■ **WHAT THIS TASK INVOLVES**
Among the lines below, restate word for word only those from the line with "97. Willson DF, Landrigan" through the line with "doi:10.1186/1824-7288-40-65", with both end lines kept.

================================

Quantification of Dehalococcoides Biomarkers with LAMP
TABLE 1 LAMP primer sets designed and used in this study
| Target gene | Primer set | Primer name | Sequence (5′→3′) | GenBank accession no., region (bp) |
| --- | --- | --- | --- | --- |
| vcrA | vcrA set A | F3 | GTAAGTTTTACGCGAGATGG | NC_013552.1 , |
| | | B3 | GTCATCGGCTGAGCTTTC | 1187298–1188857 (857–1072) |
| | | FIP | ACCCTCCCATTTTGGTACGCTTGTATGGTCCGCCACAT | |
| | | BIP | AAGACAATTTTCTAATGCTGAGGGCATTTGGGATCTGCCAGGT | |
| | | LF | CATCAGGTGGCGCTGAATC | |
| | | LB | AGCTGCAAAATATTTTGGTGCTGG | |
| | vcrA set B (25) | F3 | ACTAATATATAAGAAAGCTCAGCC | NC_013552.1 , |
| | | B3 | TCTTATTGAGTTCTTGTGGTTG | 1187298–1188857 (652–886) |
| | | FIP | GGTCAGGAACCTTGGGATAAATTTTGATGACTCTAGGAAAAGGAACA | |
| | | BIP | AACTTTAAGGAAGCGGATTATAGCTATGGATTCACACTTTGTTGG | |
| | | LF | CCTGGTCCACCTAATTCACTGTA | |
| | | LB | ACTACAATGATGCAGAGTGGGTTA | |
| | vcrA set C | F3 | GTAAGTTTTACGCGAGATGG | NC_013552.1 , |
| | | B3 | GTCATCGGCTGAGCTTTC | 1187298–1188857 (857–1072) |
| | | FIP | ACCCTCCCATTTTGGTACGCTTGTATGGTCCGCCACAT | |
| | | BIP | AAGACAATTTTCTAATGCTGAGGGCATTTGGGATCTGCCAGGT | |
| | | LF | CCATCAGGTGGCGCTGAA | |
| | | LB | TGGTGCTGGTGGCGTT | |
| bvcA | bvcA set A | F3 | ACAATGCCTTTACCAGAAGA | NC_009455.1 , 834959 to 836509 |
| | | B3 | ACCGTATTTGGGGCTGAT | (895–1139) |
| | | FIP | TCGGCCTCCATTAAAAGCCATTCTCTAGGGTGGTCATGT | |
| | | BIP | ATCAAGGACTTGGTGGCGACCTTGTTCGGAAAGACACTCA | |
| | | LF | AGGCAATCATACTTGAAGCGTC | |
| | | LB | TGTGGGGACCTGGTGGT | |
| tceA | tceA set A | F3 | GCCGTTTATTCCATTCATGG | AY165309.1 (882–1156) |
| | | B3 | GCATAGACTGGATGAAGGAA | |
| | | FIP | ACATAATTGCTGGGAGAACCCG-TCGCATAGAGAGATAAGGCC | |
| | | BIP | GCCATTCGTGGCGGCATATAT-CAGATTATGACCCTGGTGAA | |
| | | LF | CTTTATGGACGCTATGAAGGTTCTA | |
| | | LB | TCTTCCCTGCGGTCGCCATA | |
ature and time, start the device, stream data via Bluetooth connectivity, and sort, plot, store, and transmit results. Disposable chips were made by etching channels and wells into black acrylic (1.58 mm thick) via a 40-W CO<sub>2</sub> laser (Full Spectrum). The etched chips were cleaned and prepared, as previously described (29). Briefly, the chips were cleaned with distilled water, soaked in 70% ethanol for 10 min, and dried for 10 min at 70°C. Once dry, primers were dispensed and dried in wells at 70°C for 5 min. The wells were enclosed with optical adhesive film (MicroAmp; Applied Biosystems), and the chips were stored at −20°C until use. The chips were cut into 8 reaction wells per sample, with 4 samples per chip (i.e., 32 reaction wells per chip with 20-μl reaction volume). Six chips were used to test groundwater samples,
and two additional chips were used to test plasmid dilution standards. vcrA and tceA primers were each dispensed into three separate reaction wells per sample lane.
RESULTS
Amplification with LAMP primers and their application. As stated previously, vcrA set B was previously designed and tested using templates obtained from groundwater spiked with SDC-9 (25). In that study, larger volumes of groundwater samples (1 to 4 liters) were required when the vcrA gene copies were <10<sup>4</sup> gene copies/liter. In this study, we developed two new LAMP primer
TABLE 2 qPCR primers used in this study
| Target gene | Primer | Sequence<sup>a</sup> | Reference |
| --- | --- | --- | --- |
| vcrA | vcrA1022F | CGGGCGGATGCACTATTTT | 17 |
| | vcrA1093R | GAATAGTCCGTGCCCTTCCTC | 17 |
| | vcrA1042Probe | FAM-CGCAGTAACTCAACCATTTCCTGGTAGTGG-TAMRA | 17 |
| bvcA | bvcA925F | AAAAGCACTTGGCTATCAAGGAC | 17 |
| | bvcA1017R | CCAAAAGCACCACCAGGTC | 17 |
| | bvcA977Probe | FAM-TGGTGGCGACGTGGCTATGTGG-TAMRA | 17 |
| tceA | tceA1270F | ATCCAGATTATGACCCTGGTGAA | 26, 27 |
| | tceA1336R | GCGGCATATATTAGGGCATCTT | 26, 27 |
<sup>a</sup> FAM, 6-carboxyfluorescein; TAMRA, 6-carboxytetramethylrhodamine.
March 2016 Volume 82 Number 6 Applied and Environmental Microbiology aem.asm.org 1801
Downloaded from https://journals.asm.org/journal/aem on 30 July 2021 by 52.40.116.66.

================================

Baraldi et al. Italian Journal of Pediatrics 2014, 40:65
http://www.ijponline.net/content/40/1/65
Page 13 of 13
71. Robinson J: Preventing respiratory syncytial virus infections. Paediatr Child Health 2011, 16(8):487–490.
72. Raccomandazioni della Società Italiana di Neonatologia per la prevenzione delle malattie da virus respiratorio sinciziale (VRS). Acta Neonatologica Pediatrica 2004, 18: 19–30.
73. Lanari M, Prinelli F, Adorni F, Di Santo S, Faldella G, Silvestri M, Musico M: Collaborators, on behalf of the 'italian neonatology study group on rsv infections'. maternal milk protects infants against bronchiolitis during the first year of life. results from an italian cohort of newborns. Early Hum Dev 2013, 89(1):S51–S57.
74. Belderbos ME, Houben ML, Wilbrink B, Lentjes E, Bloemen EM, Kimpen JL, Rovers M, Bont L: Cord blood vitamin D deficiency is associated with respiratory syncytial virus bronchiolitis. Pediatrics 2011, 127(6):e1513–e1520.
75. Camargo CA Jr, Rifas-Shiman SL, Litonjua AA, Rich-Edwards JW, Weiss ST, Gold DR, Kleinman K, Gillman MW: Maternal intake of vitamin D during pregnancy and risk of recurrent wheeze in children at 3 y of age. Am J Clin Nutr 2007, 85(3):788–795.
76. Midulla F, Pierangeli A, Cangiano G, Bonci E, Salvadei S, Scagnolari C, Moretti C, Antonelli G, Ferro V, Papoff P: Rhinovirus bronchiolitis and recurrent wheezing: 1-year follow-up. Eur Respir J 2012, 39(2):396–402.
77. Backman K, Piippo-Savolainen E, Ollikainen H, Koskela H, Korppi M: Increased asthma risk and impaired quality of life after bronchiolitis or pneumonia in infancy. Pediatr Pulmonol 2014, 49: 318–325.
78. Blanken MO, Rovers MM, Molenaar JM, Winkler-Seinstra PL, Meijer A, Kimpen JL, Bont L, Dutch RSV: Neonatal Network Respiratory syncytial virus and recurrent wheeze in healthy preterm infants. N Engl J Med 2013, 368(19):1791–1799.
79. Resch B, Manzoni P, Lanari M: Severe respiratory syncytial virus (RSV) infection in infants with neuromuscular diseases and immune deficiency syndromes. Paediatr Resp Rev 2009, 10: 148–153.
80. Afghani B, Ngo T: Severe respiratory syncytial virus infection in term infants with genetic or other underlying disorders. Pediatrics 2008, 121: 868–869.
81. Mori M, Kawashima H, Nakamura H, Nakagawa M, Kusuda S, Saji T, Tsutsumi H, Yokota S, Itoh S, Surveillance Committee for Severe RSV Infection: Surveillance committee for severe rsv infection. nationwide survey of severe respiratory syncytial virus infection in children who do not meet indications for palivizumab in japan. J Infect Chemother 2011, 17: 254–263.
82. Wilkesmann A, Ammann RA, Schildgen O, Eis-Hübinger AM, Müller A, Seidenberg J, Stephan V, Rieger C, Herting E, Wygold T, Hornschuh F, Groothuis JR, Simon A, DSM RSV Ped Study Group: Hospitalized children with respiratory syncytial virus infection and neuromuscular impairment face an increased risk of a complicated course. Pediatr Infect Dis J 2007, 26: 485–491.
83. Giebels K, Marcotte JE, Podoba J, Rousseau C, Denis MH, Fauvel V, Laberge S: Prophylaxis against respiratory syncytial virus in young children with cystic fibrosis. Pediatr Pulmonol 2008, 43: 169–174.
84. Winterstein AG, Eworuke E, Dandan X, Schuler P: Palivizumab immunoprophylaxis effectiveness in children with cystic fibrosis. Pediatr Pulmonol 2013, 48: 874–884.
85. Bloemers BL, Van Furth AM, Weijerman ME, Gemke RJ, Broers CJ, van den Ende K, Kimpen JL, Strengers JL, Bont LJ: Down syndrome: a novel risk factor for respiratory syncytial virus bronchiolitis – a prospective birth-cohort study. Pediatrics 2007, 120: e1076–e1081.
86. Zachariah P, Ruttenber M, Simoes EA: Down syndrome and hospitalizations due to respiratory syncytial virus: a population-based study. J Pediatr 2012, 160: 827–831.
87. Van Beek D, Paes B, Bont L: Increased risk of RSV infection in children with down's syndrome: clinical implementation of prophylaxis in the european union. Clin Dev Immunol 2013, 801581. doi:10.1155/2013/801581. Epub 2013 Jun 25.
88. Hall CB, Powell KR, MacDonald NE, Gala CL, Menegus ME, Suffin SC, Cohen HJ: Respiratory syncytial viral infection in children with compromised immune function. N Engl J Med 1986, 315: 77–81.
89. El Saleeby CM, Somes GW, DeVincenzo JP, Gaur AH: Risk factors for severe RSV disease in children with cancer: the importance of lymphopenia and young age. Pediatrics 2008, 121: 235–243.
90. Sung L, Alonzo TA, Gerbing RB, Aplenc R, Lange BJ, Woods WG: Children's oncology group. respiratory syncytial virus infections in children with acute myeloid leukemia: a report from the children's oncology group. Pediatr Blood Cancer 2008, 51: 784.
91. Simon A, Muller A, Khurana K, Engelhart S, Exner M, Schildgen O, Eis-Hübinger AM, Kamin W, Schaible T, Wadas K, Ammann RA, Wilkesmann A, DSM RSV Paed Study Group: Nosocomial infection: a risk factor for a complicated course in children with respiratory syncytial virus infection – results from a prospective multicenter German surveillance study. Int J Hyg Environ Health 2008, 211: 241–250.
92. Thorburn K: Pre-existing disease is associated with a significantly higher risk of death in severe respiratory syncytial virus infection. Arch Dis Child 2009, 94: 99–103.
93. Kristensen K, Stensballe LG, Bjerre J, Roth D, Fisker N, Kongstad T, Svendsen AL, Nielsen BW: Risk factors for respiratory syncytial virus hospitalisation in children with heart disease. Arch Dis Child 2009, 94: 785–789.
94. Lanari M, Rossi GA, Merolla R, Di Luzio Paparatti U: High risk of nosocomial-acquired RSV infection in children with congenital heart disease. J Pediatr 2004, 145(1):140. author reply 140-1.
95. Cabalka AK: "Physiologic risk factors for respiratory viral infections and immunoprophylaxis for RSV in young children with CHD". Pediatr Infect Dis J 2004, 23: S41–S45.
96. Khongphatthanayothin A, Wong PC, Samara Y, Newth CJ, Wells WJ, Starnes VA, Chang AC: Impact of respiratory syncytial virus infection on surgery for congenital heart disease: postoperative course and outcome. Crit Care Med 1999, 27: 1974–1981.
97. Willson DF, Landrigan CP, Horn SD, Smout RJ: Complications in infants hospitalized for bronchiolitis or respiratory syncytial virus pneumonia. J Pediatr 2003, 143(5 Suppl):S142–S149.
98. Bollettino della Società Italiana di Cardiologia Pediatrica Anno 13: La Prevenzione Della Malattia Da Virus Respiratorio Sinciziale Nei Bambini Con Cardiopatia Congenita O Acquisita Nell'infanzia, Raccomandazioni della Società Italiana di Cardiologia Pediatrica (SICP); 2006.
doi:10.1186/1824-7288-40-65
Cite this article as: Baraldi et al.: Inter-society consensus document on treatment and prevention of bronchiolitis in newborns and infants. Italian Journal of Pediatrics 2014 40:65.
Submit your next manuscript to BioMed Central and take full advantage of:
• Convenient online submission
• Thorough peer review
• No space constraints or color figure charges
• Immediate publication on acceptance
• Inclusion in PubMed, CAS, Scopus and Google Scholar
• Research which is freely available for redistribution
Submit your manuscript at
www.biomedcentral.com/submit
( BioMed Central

================================

■ **ANSWER TO THIS EXERCISE**
97. Willson DF, Landrigan CP, Horn SD, Smout RJ: Complications in infants hospitalized for bronchiolitis or respiratory syncytial virus pneumonia. J Pediatr 2003, 143(5 Suppl):S142–S149.
98. Bollettino della Società Italiana di Cardiologia Pediatrica Anno 13: La Prevenzione Della Malattia Da Virus Respiratorio Sinciziale Nei Bambini Con Cardiopatia Congenita O Acquisita Nell'infanzia, Raccomandazioni della Società Italiana di Cardiologia Pediatrica (SICP); 2006.
doi:10.1186/1824-7288-40-65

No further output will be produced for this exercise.